Only the closing stretch of the material is wanted: the line containing "vfov_deg: 9.1" and every line after it, transcribed exactly.

- _EXCERPTED RECORDS_
────────────────────
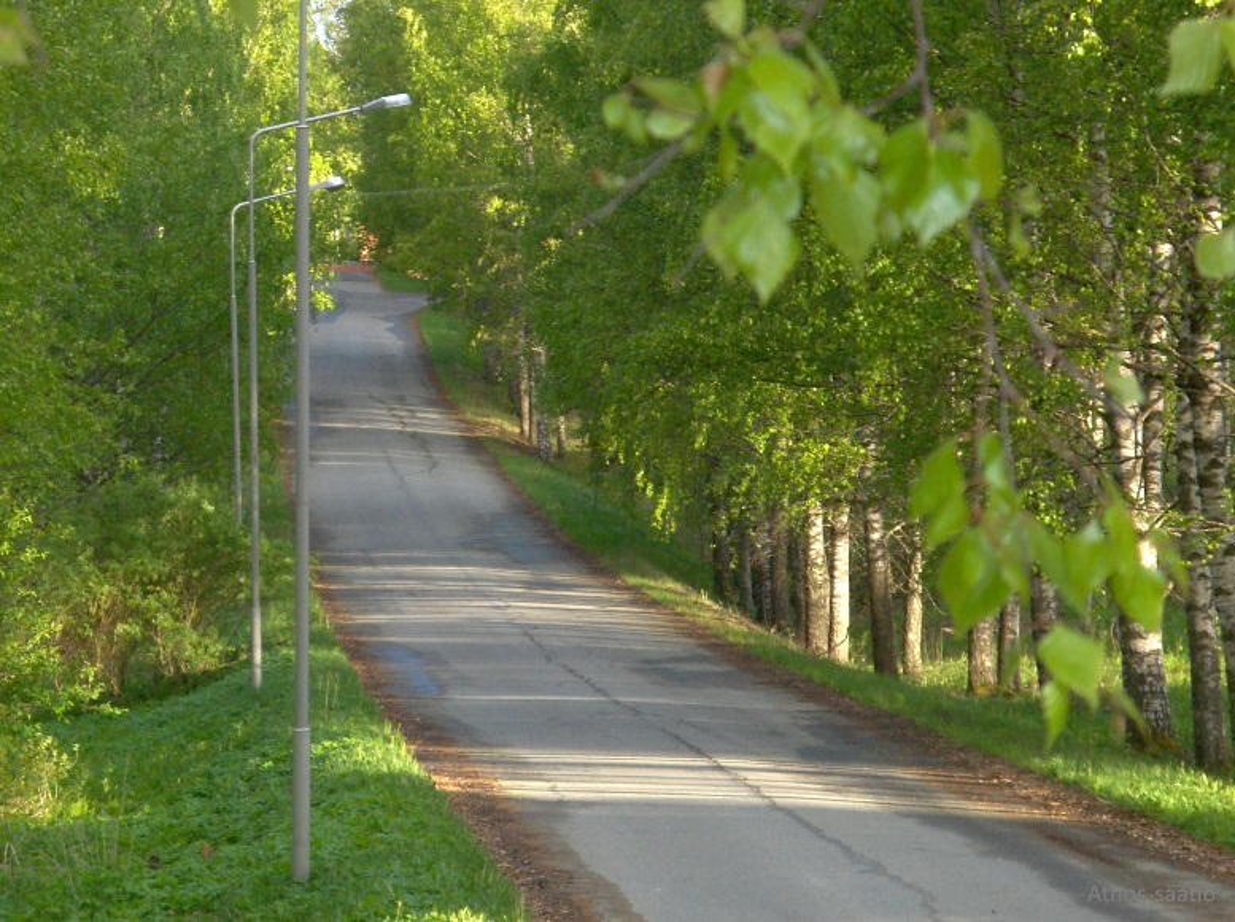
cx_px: 618
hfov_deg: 16.9
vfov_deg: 12.6
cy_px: 461
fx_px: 4167
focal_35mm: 117
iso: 75
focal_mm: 24.2
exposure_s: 1/150
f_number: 4.5
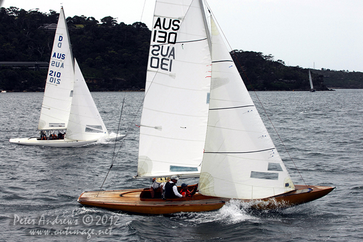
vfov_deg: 13.0
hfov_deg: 19.5
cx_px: 182
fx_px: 1058
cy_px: 121
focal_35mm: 105
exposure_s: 1/800
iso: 400
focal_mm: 70
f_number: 9.5
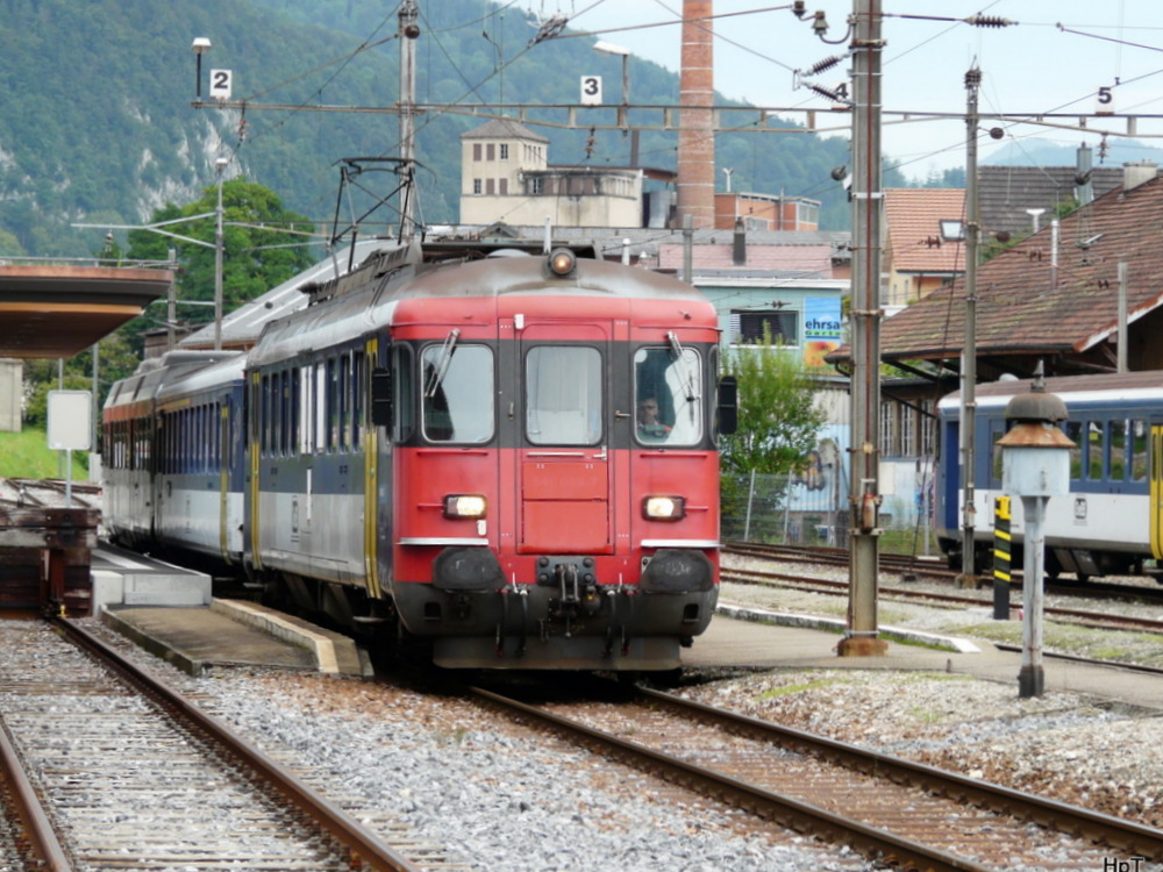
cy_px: 436
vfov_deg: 9.1
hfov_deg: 12.0
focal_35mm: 164
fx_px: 5510
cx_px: 582
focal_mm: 27
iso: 100
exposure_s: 1/250
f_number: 4.5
────────────────────
- _EXPECTED ANSWER_
vfov_deg: 9.1
hfov_deg: 12.0
focal_35mm: 164
fx_px: 5510
cx_px: 582
focal_mm: 27
iso: 100
exposure_s: 1/250
f_number: 4.5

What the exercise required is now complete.